REM sleep behaviour disorder (RBD) is a parasomnia characterized by suppression of muscular atonia and abnormal, often violent, motor behaviours during REM sleep. RBD can be either idiopathic or associated with degenerative disorders, such as dementia with Lewy bodies (LBD), multiple system atrophy (MSA), progressive sopranuclear paralysis (PSP) or Parkinson’s disease (PD). Myocardial 123Metaiodiobenzylguanidine (MIBG) enables the assessment of postganglionic sympathetic cardiac never terminals. Reduced myocardial MIBG uptake of the tracer suggests cardiac sympathetic denervation. MIBG uptake allows a differentiation between Lewy body disease and taupathies and other parkinsonisms. Indeed cardiac innervation is impaired in nearly all patients with PD and LBD, while it is preserved in patients with parkinsonisms, such as MSA and PSP. Recently, decreased MIBG uptake has been also described in patients with RBD.

Materials and methods

A 72-year-old woman reported a history characterized by frequent nocturnal nightmares, vivid dreams, strong shaking of her limbs, laughing, talking, screaming and frequent falls from the bed.

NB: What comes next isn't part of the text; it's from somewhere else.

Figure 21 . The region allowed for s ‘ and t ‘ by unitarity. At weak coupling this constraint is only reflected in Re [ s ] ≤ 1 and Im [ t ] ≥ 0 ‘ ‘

There was no family history of neurological disorders or RBD. When she was first admitted to our clinic (May 2008) her neurological examination showed only a slight facial hypomimia. All cognitive tests were normal, the MMSE showed a score of 28/30 corrected (n.v. > 24/30). Routine biochemistry (including serum glucose), haematological tests, electrocardiogram, echocardiography, Holter blood pressure monitoring, brain magnetic resonance imaging were all normal. A polysomnografic examination showed the characteristic features of RBD. In order to investigate the nigrostriatal system integrity, we performed a cerebral SPECT with 123I-FP-CIT that resulted normal. The cardiac MIBG scintigraphy showed, however, a markedly reduced cardiac uptake.

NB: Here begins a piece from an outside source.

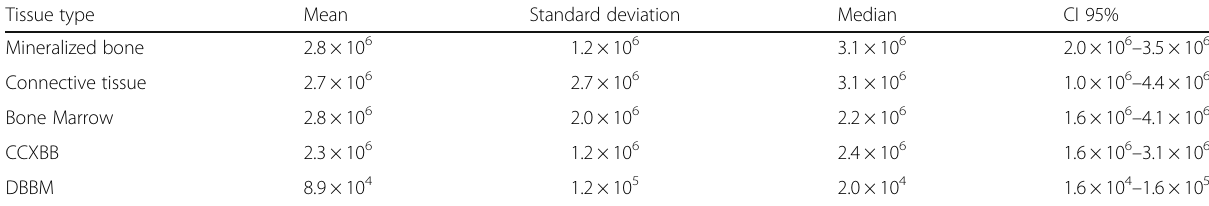
Table 2 Quantitative histological analysis Tissue type Mean Standard deviation Median CI 95% Mineralized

Discussion and conclusions

RBD may represent a prodromic a phase of neurodegenerative diseases, such as PD, MSA or LBD. In our case, the RBD was the only relevant clinical manifestation in absence of signs of extrapyramidal dysfunction. The DAT-scan of the patient was normal, while the myiocardiac MIBG scintigraphy showed a marked impairment of sympathetic innervation. This is the first evidence of a patient with RBD with cardiac sympathetic denervation and a normal DAT-scan, demonstrating that cardiac sympathetic nerve terminals may be impaired in absence of detectable damage in nigrostriatal the cardiac innervation may precede neuronal cell loss in the dopaminergic nigrostriatal system.